If a hoodlum were unpunished he would think he could freely commit horrible crimes again. This means that the convict has to be stopped and taught a lesson before innocent and peaceful people get hurt. Consequently, protecting good people is more important than not punishing a criminal because the good people might get hurt and not the criminal. Now only the judge has to choose who is good and bad. The book and the movie complement each other. First, the book is less discrete ith the theme and the theme in the movie is very direct.

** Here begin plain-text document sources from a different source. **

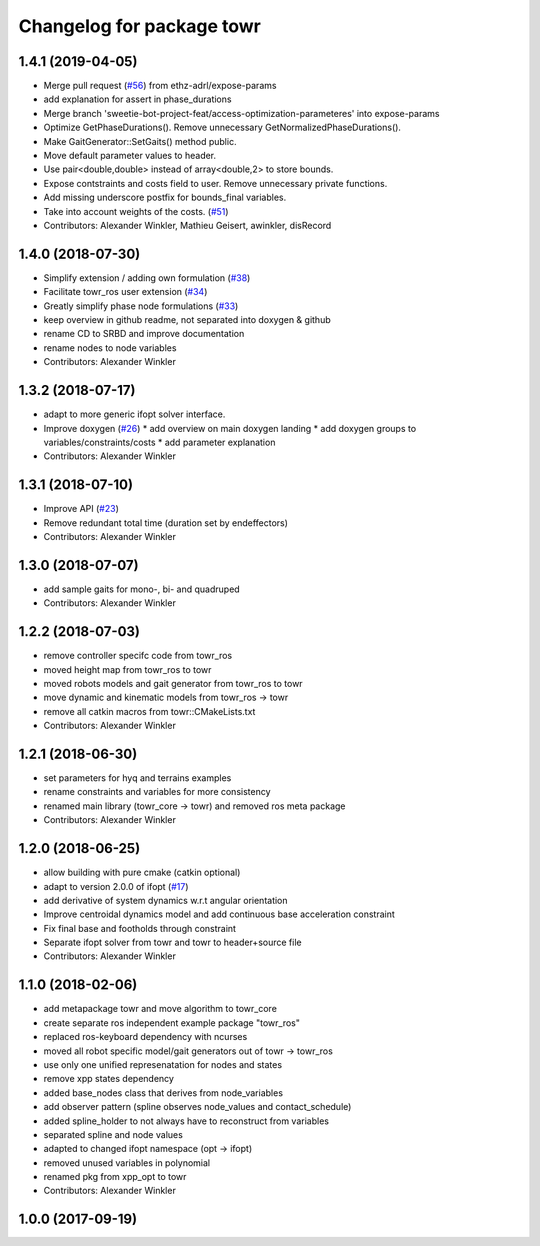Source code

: ^^^^^^^^^^^^^^^^^^^^^^^^^^
Changelog for package towr
^^^^^^^^^^^^^^^^^^^^^^^^^^

1.4.1 (2019-04-05)
------------------
* Merge pull request (`#56 <https://github.com/ethz-adrl/towr/issues/56>`_) from ethz-adrl/expose-params
* add explanation for assert in phase_durations
* Merge branch 'sweetie-bot-project-feat/access-optimization-parameteres' into expose-params
* Optimize GetPhaseDurations(). Remove unnecessary GetNormalizedPhaseDurations().
* Make GaitGenerator::SetGaits() method public.
* Move default parameter values to header.
* Use pair<double,double> instead of array<double,2> to store bounds.
* Expose contstraints and costs field to user. Remove unnecessary private functions.
* Add missing underscore postfix for bounds_final variables.
* Take into account weights of the costs. (`#51 <https://github.com/ethz-adrl/towr/issues/51>`_)
* Contributors: Alexander Winkler, Mathieu Geisert, awinkler, disRecord

1.4.0 (2018-07-30)
------------------
* Simplify extension / adding own formulation (`#38 <https://github.com/ethz-adrl/towr/issues/38>`_)
* Facilitate towr_ros user extension (`#34 <https://github.com/ethz-adrl/towr/issues/34>`_)
* Greatly simplify phase node formulations (`#33 <https://github.com/ethz-adrl/towr/issues/33>`_) 
* keep overview in github readme, not separated into doxygen & github
* rename CD to SRBD and improve documentation
* rename nodes to node variables
* Contributors: Alexander Winkler

1.3.2 (2018-07-17)
------------------
* adapt to more generic ifopt solver interface.
* Improve doxygen  (`#26 <https://github.com/ethz-adrl/towr/issues/26>`_)
  * add overview on main doxygen landing
  * add doxygen groups to variables/constraints/costs
  * add parameter explanation
* Contributors: Alexander Winkler

1.3.1 (2018-07-10)
------------------
* Improve API (`#23 <https://github.com/ethz-adrl/towr/issues/23>`_)
* Remove redundant total time (duration set by endeffectors)
* Contributors: Alexander Winkler

1.3.0 (2018-07-07)
------------------
* add sample gaits for mono-, bi- and quadruped
* Contributors: Alexander Winkler

1.2.2 (2018-07-03)
------------------
* remove controller specifc code from towr_ros
* moved height map from towr_ros to towr
* moved robots models and gait generator from towr_ros to towr
* move dynamic and kinematic models from towr_ros -> towr
* remove all catkin macros from towr::CMakeLists.txt
* Contributors: Alexander Winkler

1.2.1 (2018-06-30)
------------------
* set parameters for hyq and terrains examples
* rename constraints and variables for more consistency
* renamed main library (towr_core -> towr) and removed ros meta package
* Contributors: Alexander Winkler

1.2.0 (2018-06-25)
------------------
* allow building with pure cmake (catkin optional)
* adapt to version 2.0.0 of ifopt (`#17 <https://github.com/ethz-adrl/ifopt/pull/17>`_)
* add derivative of system dynamics w.r.t angular orientation
* Improve centroidal dynamics model and add continuous base acceleration constraint
* Fix final base and footholds through constraint
* Separate ifopt solver from towr and towr to header+source file
* Contributors: Alexander Winkler

1.1.0 (2018-02-06)
------------------
* add metapackage towr and move algorithm to towr_core
* create separate ros independent example package "towr_ros"
* replaced ros-keyboard dependency with ncurses
* moved all robot specific model/gait generators out of towr -> towr_ros
* use only one unified represenatation for nodes and states
* remove xpp states dependency
* added base_nodes class that derives from node_variables
* add observer pattern (spline observes node_values and contact_schedule)
* added spline_holder to not always have to reconstruct from variables
* separated spline and node values
* adapted to changed ifopt namespace (opt -> ifopt)
* removed unused variables in polynomial
* renamed pkg from xpp_opt to towr
* Contributors: Alexander Winkler

1.0.0 (2017-09-19)
------------------
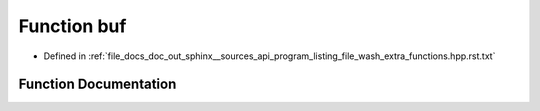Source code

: .. _exhale_function_program__listing__file__wash__extra__functions_8hpp_8rst_8txt_1a7768be70209bb1329d6d40352629a906:

Function buf
============

- Defined in :ref:`file_docs_doc_out_sphinx__sources_api_program_listing_file_wash_extra_functions.hpp.rst.txt`


Function Documentation
----------------------


.. doxygenfunction:: buf(new char)
   :project: my_project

Second, after reading the book any questions you might have are solved in the movie because the movie is much more clear and it is also made for an audience with less intelligence, who come to see violence. Finally, both the movie and the book are alike except that there is more description in the book and more in-between time between all the important events in the book. Otherwise, if you read the book first and see the movie second, you will understand the question brought up by the theme. I liked the fact that there were more that 300 words not in
English, which were invented by the author and made from Russian, therefore I had to look up a lot of words in the index, but it was entertaining reading like that. The thing I liked most about the book is the controversial question brought up and trying to solve it myself. I cannot think of any dislikes about the book, but I unlike Anthony Burgess, I think that there should be a solution to. You may ask what was between the lines and now you get your answer: Anthony Burgess explains how violence is not a solution to violence (violence makes violence), and that is the theme of A Clockwork Orange.